When To Do It
At the end of the previous day
This allows you to tidy up loose ends and focus on tomorrow’s priorities. This is a good way of “putting your worries away in the drawer”, or leaving your work at work, if you tend to think about work during your quality family / social time.
At the beginning of the day
Allowing you to focus on the day ahead before getting involved in the details. This is good for putting into perspective those tasks you thought were a bit scary yesterday. They often look less frightening after a good sleep!
Whatever your preference, choose which suits you best and JUST DO IT!
How To Do It
1. Make a list of all the tasks that need to be done over the next few weeks, whom they’re for, and when they’re required.
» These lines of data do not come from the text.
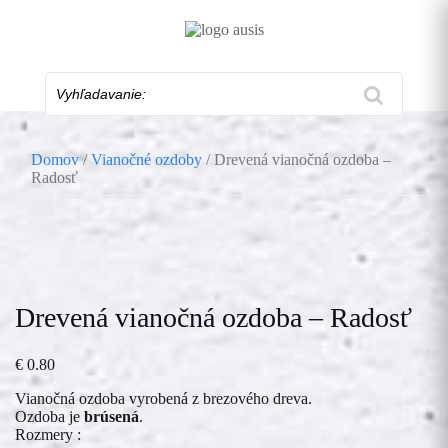
Skip
to
content
Vyhľadavanie:
Domov
/
Vianočné ozdoby
/ Drevená vianočná ozdoba –
Radosť
Drevená vianočná ozdoba – Radosť
€
0.80
Vianočná ozdoba vyrobená z brezového dreva.
Ozdoba je
brúsená
.
Rozmery :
You don’t have to write them up in priority order at this stage.
2. Review yesterday’s plan - transfer any outstanding tasks to today’s plan.
3. Check your weekly plan - transfer across any tasks for completion today
4. Look at today’s commitments and allocate time for preparation.
5. Prioritise your list into A, B & C categories, as defined on the next page.
6. Now prioritise your A’s, B’s & C’s further into 1’s, 2’s & 3’s.
7. Get your diary with hour by hour timeslots, and place your tasks into the most appropriate spaces.
8. Remember to build in contingency time for unexpected or urgent tasks that may come up during the day.
9. Oh, and don’t forget your lunch and coffee breaks too!
(This is quality recovery time).
Prioritizing your daily activities:
|Tasks for today||Priority Rating (A, B or C )|
A Priorities Must do - 75% of today’s time – no more than 2 or 3 tasks per day. These tend to be either difficult, non-routine, or critical items, such as management directives, customer needs, significant deadlines that can’t be put off any longer.
B Priorities Should do - 20% to today’s time – no more than 4 or 5 tasks.
These aren’t as immediately important as your A’s, but affect results and have to be done. These don’t necessarily have critical deadlines.
C Priorities Like to do - 5% of today’s time, these are often those interesting and fun tasks we like doing. They’re relatively easy because we’re usually familiar with them. Often we should delegate these, eliminate or postpone them for slack periods. Sometimes their true destiny is really the WPB!
Planning the day
The hardest part of planning is maintaining the discipline to step back for a short while every day to actually do it. They say that it takes 30 days to make or break a habit, so I challenge you to test this theory out! Once you've got into the habit, planning your time in this way only takes a few well invested minutes.
If you find your daily planning isn’t working well, you may need to ask yourself “Am I achieving my highest priorities?” Try focusing on the benefits of investing a small amount of time in planning your day to save you vast amounts of time further down the line. Remember, the busier your are, or the more stressed, the more you need to manage your time in a disciplined way and eat the frog.
You may also ask yourself the following questions to help you work out if you are working as efficiently as you could be:
|Are you trying to accomplish too much in a day ?|
|Did some tasks not get done because you were not ready at that time to do them ?|
|Was the item or task clear?|
|Did you find it difficult to make decisions?|
|Did you have all information available?|
|Had you neglected to plan sufficiently for the day because you were feeling under pressure?|
|Did you abandon the task because it was too difficult or too boring?|
By reviewing, you can determine if you’re giving yourself a realistic time budget. Interruptions are the most common reason many people fail to accomplish their goals. To counter these, it can be helpful to learn to say “No” more often…
For more on managing time, check out our instant download Time Management customizable training package.
The BIG Planning Tip - Planning best practice
A big planning tip: Never make your plan all at once. Best practice says that you should start working on your plan by listing all the action items in your plan that you can think of; then, leave it for a few hours and return back to finish it later.
as soon as you sit down and write your action plan steps, instantly your left-brain kicks into action. It is the logical part that wants to go step by step because of the nature of that side of our brains. But, if you leave your plan for a while, you actually give the right side of the brain a chance to contribute to your plan. While engaging in any routine task such as getting a coffee, going for a walk, or even watching TV, your plan will be in the back of your mind. You may think of additional steps or better ways of performing each item or task. You will be surprised how many more steps or actions you will add when you return back to your plan that you either didn't think of on the first time or forgot all together.